──────── Records to process
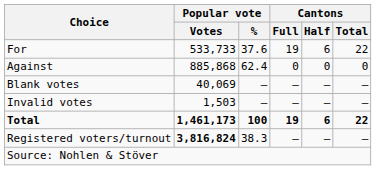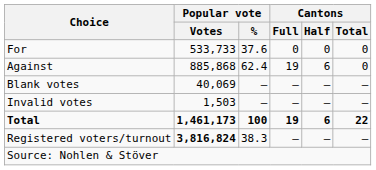For | Cantons / Full: 19 -> 0
For | Cantons / Half: 6 -> 0
For | Cantons / Total: 22 -> 0
Against | Cantons / Full: 0 -> 19
Against | Cantons / Half: 0 -> 6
────────────────
» Problem to solve: Rewrite every line of the data above as a numbered list, skipping any blank lines. Leave the pictures out of your answer.

» Exercise response:
1. For | Cantons / Full: 19 -> 0
2. For | Cantons / Half: 6 -> 0
3. For | Cantons / Total: 22 -> 0
4. Against | Cantons / Full: 0 -> 19
5. Against | Cantons / Half: 0 -> 6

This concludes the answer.